- Work to be completed: Across the lines of the records below, how many have the string "Hardwick" in them? Answer with the number alone.

- Given entries:
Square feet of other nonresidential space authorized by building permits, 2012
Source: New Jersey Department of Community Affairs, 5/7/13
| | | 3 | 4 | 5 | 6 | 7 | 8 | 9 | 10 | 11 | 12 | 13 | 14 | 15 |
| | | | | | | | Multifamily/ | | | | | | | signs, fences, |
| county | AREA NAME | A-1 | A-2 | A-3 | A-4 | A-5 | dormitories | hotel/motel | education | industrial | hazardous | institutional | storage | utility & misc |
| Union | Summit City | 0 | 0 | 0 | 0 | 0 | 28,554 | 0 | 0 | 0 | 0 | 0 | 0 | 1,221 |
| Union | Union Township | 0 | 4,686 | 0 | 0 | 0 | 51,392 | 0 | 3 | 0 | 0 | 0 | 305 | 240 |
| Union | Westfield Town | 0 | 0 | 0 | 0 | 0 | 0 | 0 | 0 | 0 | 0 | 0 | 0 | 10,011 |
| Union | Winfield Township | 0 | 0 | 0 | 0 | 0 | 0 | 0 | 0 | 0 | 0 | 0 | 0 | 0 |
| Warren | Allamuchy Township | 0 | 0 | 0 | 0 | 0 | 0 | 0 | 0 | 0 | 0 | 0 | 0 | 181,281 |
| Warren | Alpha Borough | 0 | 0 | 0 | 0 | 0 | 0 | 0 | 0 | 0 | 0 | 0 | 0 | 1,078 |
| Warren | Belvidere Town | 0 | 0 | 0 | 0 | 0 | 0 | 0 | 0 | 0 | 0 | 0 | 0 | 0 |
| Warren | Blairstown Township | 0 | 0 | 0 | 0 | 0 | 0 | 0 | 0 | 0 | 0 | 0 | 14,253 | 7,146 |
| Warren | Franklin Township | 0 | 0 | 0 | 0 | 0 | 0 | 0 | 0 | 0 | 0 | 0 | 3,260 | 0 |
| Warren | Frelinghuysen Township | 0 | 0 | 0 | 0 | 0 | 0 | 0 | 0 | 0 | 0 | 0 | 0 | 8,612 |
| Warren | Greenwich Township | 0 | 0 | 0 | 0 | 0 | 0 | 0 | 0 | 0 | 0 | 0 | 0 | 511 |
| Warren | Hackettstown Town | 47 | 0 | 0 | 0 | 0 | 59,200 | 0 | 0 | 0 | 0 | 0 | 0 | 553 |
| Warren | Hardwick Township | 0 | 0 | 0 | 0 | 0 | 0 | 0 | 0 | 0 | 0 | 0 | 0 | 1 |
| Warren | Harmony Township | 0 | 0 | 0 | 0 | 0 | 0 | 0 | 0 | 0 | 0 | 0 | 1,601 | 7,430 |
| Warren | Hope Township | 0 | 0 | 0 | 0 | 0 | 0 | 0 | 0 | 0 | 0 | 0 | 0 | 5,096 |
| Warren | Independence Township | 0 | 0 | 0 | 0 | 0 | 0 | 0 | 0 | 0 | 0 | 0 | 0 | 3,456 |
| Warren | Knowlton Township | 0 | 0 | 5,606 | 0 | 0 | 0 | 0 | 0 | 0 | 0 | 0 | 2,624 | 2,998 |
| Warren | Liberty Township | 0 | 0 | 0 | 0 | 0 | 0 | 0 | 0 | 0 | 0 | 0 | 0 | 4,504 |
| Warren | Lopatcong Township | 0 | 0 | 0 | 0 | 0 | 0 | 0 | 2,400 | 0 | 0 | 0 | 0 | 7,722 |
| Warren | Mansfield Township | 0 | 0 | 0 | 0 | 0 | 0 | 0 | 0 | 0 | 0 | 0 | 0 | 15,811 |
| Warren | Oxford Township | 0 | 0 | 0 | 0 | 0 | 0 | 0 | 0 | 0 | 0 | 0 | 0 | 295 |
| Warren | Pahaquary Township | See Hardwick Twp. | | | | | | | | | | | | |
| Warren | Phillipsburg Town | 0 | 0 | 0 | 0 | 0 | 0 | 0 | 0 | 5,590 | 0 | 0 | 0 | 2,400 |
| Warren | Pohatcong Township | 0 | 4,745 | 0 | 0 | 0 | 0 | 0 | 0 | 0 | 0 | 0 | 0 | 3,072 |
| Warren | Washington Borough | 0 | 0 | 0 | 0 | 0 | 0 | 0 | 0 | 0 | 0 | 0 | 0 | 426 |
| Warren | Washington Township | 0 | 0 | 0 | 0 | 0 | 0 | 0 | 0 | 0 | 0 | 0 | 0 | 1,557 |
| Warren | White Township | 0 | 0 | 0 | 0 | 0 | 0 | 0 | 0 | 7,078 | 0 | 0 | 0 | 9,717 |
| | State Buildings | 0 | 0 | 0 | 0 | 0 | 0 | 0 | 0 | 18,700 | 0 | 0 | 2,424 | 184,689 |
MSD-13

- Final answer: 2